Good afternoon. I thank you all for appearing before the committee. I certainly want to commend you on your presentations.
To the Union of Ontario Indians, with Deputy Grand Chief Hare, I certainly appreciate the fact that you've itemized some of the amendments you would like to see and the rationale behind them. That certainly makes our work very easy in terms of progressing if we as a committee decide to go in that particular direction.
As well, I appreciate the comments of Mr. Hunter and Grand Chief Stonefish.
One of the first questions I raised with the minister when he was before this committee talking about Bill C-30 was the issue of land and the prohibitions within certain phases of the Specific Claims Resolution Act that, once you go to a tribunal, you can only compensate people in a monetary fashion. The minister's response basically was, listen, the federal government doesn't own any land, or what we do own is so minuscule that it really wouldn't have much of an impact, because we can't award it; we have no jurisdiction to award it.
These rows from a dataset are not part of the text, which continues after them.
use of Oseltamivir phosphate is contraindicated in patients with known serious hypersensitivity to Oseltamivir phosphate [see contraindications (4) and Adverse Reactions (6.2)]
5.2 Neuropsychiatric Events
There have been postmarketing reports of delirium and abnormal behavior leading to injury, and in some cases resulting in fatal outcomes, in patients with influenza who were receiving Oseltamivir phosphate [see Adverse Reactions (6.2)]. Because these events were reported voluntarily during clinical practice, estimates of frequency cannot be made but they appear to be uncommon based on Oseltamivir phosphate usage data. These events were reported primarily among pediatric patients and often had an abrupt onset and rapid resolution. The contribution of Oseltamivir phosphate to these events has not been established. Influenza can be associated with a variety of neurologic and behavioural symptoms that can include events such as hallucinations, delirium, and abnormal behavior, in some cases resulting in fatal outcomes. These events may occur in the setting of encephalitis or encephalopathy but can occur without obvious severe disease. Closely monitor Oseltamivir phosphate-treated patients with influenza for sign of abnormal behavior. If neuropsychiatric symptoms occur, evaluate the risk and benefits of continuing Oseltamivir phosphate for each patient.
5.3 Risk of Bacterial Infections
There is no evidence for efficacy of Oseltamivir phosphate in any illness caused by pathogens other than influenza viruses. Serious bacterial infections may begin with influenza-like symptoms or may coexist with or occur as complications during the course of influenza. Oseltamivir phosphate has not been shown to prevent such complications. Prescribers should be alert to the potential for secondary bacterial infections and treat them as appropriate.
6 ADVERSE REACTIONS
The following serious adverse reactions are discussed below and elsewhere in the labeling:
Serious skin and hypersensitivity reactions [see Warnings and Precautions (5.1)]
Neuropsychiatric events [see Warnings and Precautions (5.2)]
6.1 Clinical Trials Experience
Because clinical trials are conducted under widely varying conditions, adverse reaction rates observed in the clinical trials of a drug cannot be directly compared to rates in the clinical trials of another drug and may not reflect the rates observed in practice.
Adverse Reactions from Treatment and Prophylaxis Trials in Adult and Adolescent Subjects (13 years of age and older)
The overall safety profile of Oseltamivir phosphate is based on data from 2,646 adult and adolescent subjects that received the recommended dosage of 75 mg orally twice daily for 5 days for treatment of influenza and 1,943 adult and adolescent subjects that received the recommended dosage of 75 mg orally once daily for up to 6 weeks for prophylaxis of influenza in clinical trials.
But I still think this is a major issue that's reflected in each of your presentations, and I wonder, with the way the bill is structured and the language that's in it, will first nations themselves be willing to engage in this process with that prohibition in place, the fact that you cannot compensate with lands? They can only compensate from a monetary perspective. Will people be less willing to engage in this process? If the bill goes through as it is, will people be less engaged?
I wonder about section 91.24 of the Constitution, which says that the federal government has responsibility for Indians and lands reserved for Indians. That might not necessarily be the boundaries within which people operate now or have been confined to by the various historical incidents, happenings, laws, people taking the land, that type of thing.
I'm looking for more clarification on this from each of you. What I want to know is, are you going to be willing to engage? If this bill goes through, will people engage? If people don't engage, what's the use of it?
Secondly, how comfortable is anybody with one judge being the final arbiter of any claim that you put forward, if you went to the tribunal? There's only one judge—not three, just one. I'd like to know that.